Of being surrounded by warmth. The heat in the air, sinking into my perspiration drenched skin.
A woman's laughter.
Tinkling of anklets.
Images of my birth country.
I have retrograde amnesia: the psychological impact of a tumultuous event. My adoptive parents had found me wandering in a dazed state on the streets of Bombay, half starved, drugged. Thankfully, there were no signs of abuse.
I had no identification on me. Even the clothes I'd been wearing had not been my own, so there had been no way of tracing where I came from. The Murphys had advertised locally in Bombay, even made TV appearances asking for my family to come forward, but none could conclusively prove I was theirs. And so, they adopted me.
Ma told me it was very much a case of love at first sight for her. That when she'd seen me wandering lost, chased by a group of kids, she'd stepped in and shooed them off. I'd clung to her and cried and not let go. There was no way she was leaving me behind in India.
In the months it took to process my paperwork, I settled in with them, not looking back.
I didn't miss that life.
My amnesia had wiped out all memories. My initial years in the US had been tough as I tried to fit into my new life. But I'd persevered and finally slipped into the role of an American teenager.

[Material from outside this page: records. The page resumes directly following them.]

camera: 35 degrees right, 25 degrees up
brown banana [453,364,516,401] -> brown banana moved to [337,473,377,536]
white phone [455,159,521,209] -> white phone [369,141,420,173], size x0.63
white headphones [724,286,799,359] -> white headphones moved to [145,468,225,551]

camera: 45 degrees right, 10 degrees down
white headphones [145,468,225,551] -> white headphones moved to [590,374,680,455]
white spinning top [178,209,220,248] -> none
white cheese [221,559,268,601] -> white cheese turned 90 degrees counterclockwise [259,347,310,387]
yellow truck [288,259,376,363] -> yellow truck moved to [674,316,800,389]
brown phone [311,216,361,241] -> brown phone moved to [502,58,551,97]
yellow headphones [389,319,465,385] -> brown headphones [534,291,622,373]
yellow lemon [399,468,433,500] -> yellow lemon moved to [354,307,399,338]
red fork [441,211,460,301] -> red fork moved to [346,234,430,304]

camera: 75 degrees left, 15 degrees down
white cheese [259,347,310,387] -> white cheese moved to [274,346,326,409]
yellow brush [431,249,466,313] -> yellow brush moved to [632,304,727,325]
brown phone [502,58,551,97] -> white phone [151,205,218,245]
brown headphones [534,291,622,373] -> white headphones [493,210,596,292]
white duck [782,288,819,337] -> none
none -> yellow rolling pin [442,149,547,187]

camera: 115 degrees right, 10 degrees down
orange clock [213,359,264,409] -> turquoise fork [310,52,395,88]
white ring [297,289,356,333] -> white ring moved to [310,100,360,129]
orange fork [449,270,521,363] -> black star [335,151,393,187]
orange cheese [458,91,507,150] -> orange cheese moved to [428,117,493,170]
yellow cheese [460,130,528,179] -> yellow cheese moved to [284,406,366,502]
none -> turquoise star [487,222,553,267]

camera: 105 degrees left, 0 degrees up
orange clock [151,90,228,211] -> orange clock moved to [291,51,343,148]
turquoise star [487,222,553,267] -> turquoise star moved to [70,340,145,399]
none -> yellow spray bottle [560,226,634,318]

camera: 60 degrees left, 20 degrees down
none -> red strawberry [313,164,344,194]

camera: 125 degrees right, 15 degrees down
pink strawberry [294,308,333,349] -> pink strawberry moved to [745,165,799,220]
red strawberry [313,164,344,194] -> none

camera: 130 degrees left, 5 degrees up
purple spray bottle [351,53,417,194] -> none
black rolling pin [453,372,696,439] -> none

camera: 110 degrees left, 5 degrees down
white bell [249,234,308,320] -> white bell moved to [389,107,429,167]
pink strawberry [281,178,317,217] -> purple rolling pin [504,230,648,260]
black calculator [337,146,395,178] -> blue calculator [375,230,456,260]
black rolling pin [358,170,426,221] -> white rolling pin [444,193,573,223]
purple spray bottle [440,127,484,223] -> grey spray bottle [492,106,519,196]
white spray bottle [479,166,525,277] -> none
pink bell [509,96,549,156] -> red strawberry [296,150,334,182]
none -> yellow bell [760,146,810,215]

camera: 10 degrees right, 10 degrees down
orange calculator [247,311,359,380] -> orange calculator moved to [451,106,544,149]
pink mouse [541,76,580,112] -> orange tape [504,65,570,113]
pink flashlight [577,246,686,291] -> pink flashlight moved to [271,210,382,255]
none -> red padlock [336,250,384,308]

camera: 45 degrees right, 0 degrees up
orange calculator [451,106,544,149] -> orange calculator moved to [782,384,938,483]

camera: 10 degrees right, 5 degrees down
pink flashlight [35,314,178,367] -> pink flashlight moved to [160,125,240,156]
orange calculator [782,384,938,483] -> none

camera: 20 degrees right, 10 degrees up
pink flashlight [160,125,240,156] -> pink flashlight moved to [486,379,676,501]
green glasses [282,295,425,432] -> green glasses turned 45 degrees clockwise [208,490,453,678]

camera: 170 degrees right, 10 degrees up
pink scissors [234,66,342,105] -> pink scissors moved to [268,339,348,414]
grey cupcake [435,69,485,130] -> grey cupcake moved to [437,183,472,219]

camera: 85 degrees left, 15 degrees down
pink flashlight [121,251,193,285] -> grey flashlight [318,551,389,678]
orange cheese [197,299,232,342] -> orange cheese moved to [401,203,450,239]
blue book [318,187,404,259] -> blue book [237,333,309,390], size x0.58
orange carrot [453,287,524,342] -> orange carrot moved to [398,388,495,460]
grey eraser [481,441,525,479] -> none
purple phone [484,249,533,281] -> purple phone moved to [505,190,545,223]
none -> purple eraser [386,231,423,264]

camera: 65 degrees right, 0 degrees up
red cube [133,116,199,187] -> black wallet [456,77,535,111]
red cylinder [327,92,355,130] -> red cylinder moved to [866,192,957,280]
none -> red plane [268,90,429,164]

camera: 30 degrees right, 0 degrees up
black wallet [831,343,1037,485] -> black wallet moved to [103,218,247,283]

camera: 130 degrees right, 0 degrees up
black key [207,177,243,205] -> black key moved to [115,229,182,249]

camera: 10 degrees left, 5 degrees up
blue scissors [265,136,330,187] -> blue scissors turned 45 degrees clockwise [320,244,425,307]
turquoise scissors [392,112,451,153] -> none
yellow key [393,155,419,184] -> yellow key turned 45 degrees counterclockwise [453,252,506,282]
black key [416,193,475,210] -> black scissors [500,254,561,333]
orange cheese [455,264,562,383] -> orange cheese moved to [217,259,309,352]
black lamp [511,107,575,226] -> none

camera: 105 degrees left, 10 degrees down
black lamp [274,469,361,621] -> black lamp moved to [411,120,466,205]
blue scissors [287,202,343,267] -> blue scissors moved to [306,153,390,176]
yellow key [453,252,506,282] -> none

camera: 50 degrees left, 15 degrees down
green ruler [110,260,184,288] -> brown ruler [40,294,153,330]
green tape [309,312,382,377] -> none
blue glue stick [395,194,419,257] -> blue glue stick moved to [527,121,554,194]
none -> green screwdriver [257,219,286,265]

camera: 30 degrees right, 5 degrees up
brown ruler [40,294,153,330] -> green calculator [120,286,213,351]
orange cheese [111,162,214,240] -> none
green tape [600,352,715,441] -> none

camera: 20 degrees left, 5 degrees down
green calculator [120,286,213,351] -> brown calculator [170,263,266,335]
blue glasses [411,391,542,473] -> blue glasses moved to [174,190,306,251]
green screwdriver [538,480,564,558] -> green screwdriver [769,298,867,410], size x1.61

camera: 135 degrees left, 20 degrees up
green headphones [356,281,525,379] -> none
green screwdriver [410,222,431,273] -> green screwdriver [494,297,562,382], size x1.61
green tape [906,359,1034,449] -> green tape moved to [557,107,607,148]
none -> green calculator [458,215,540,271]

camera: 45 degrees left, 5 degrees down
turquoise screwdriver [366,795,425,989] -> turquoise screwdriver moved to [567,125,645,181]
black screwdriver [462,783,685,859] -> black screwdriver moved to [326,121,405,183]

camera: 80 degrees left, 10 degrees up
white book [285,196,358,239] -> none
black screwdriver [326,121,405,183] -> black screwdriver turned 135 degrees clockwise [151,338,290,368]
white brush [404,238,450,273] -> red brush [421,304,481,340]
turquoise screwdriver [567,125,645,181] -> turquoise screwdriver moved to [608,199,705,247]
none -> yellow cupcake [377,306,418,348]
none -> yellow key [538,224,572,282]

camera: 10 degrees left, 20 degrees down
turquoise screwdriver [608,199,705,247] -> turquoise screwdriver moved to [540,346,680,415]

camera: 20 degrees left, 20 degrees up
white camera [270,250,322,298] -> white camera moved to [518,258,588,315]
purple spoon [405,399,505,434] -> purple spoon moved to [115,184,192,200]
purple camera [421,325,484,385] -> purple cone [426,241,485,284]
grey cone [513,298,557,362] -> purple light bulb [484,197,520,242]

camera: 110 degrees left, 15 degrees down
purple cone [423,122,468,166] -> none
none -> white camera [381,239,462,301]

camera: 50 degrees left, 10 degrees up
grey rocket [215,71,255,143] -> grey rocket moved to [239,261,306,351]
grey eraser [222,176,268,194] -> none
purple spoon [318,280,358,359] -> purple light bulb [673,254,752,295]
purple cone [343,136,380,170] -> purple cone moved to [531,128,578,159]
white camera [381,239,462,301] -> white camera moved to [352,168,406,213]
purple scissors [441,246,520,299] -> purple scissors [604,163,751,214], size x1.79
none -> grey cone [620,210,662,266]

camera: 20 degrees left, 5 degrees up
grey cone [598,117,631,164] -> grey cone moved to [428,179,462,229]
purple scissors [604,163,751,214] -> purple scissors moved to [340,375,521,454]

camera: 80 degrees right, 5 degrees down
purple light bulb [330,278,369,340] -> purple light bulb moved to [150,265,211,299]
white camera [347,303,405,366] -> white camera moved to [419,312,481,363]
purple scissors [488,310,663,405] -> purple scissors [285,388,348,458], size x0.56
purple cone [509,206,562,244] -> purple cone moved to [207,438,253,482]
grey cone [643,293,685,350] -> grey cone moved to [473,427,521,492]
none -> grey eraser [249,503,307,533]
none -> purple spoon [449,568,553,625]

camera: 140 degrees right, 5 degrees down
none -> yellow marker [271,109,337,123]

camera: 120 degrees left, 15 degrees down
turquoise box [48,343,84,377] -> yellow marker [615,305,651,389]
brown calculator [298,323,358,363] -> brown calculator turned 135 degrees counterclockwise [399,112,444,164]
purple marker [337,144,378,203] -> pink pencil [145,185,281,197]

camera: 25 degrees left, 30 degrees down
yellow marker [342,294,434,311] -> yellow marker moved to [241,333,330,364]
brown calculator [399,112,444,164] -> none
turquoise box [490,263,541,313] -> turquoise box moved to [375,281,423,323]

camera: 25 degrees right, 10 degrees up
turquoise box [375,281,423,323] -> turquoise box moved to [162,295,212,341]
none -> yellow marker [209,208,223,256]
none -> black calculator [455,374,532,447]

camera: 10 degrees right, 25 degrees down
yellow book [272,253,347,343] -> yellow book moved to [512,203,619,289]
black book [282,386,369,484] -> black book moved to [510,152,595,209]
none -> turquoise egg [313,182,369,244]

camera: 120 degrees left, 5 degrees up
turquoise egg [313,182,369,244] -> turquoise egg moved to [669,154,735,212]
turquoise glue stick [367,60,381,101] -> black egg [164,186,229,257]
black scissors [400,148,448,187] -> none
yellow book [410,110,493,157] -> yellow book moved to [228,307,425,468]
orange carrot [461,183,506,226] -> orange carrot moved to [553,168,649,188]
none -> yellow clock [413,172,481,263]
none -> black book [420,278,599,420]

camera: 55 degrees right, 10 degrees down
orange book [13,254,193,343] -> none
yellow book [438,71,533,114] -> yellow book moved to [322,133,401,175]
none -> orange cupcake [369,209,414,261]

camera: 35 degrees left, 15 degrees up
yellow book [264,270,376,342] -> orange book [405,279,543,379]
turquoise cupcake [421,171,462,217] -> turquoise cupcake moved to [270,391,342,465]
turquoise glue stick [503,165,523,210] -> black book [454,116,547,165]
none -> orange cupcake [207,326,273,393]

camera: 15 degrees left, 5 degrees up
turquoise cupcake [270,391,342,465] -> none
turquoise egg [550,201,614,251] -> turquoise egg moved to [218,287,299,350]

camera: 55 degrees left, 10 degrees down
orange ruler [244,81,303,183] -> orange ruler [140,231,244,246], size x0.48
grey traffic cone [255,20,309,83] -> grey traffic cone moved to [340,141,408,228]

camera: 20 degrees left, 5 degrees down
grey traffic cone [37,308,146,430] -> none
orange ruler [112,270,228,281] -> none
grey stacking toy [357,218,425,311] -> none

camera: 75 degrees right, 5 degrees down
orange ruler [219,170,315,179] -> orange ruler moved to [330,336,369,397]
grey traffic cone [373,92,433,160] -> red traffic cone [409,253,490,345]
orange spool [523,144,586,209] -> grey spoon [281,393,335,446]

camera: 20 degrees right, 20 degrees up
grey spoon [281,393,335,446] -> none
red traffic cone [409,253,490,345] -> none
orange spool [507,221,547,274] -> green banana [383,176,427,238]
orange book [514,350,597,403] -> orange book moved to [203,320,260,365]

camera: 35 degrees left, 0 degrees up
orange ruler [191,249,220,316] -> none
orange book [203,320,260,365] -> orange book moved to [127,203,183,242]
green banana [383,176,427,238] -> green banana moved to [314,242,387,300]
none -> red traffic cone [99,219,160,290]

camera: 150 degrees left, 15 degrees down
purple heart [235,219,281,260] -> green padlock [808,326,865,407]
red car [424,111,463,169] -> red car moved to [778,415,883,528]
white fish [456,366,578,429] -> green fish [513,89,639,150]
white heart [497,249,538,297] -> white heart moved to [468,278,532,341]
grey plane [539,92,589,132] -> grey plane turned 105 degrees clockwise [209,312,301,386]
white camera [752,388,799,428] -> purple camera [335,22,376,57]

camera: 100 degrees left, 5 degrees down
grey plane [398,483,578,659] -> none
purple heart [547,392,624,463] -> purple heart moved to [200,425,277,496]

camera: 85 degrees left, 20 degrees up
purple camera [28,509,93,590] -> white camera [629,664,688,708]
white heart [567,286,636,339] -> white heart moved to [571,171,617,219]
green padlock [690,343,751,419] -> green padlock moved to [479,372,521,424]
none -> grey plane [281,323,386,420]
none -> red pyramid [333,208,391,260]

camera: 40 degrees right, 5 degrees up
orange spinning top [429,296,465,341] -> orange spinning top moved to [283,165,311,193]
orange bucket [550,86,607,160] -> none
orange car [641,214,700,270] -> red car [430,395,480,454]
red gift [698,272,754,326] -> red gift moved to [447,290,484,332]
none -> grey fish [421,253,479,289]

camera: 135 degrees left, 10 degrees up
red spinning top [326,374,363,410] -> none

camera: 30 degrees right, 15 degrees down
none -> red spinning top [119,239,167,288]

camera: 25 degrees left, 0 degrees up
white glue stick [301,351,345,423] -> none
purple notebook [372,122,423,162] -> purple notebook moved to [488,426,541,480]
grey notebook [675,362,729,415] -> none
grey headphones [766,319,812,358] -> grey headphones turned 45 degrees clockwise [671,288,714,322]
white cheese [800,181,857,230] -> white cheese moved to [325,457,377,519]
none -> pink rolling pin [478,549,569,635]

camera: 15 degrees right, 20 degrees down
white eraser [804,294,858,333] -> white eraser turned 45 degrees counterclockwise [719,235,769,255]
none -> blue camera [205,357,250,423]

Had almost forgotten my earlier life.
Until five years ago.
My adoptive mother took me to an Indian temple for a wedding.
The verses were in a language which shouldn't have made sense to me, except they did. I knew then there was no escape. I could never hide from my past.
One day they'd come back and claim me.
I don't want them to. An irrational fear of losing those who I now considered my real parents made me turn my back on my Indian heritage.
That's when the dreams began. Something inside was unlocked by those chants, and now the images filtered out. Seeping into my dreams, only to disappear when I awoke.
Yet I often wake with the scent of dust and spices stuck to my skin. As if I'd walked off the crowded streets of Bombay, as if I'd been wandering through a temple. The smell of home.
A sense of belonging. Of feeling so right.
In Jace's arms last night, for a second, it had felt perilously close to that.
And that makes me stumble. I almost fall face down. Only to be hauled back and against a hard, male chest. I look up to find Eric holding me. I clutch at his sweaty T-shirt to steady myself.
He's out running too.
"I need to stop daydreaming and notice what's right in front of me sometimes." I chuckle, making to step away.
Eric's hold tightens.
I look up, into his face. His features are intense, brow furrowed, and his dark eyes sparkle down at me. They are dark enough that I can see myself reflected in them. He's still breathing hard, his chest rising and falling. But it's no longer from only the physical exertion. He's aroused. He likes me. Even as that thought dawns on me, I flush, and move away.
This time he loosens his grip on me, but still doesn't let go of my wrist.
"Eric … " I am trying to form the words in a way that doesn't hurt him too much. He saves me from speaking.
"You don't have to do this. You don't have to sleep with him for the money."
The anger in his eyes makes me pull back from him.
Eric's trying to look out for me perhaps, though I don't know why. After all, his loyalty lies with Jace.